The authors use a GLUE robustness heatmap to compare deterministic and stochastic decoding across multiple models and tasks, finding that stochastic decoding consistently reveals higher robustness ratios than deterministic decoding. This indicates that deterministic inference systematically underestimates a model's generalization capacity by collapsing its distributional behavior into a single, often brittle, trace.

The authors use a best-of-kkk sampling strategy to evaluate few-shot in-context learning (ICL) on BESSTIE tasks, comparing it to greedy decoding. Results show that for most models, best-of-16 decoding significantly increases accuracy compared to greedy decoding, with gains often exceeding 10 percentage points. This indicates that a substantial portion of the model's in-context learning capability is hidden under deterministic inference and only becomes visible when the model is probed with a richer, multi-sample decoding policy.
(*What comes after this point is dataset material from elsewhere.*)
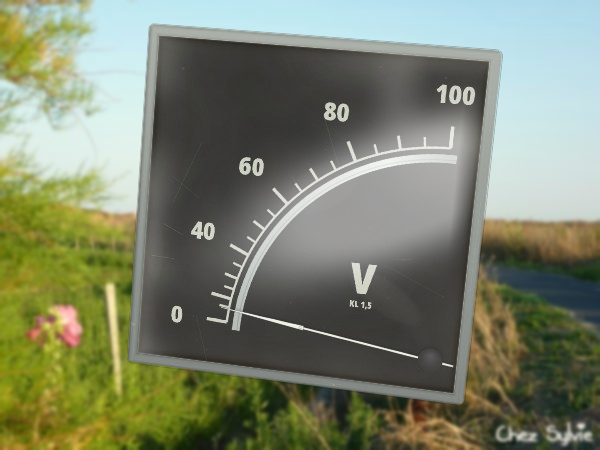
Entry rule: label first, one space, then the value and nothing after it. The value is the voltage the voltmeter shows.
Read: 15 V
The authors use the table to compare the performance of different models under greedy and multi-sample decoding policies on an instruction-following task. Results show that multi-sample decoding consistently improves performance across all models, with the largest gains observed in the style success rate, which increases from 0.34 to 0.64 for LLaMA-3 and from 0.30 to 0.68 for Mixtral-8×22B. This indicates that the models' ability to follow instructions is significantly underrepresented by greedy decoding, and that a substantial fraction of instruction-compliant trajectories is only revealed through distributional exploration.

The authors use a GLUE robustness heatmap to compare deterministic and stochastic decoding across multiple models and tasks, finding that stochastic decoding consistently yields higher robustness ratios than deterministic decoding. This indicates that deterministic inference systematically underestimates the model's generalization capacity, as it collapses the distribution of possible outputs into a single, often brittle, path, while stochastic evaluation reveals a broader and more stable set of correct behaviors.

The authors use a GLUE robustness heatmap to compare deterministic and stochastic decoding across multiple models and tasks, showing that stochastic decoding consistently yields higher robustness ratios than deterministic decoding. This indicates that deterministic inference systematically underestimates the model's generalization capacity, as it collapses the distribution of possible outputs into a single, often brittle, trace, while stochastic evaluation reveals a broader and more stable set of correct behaviors.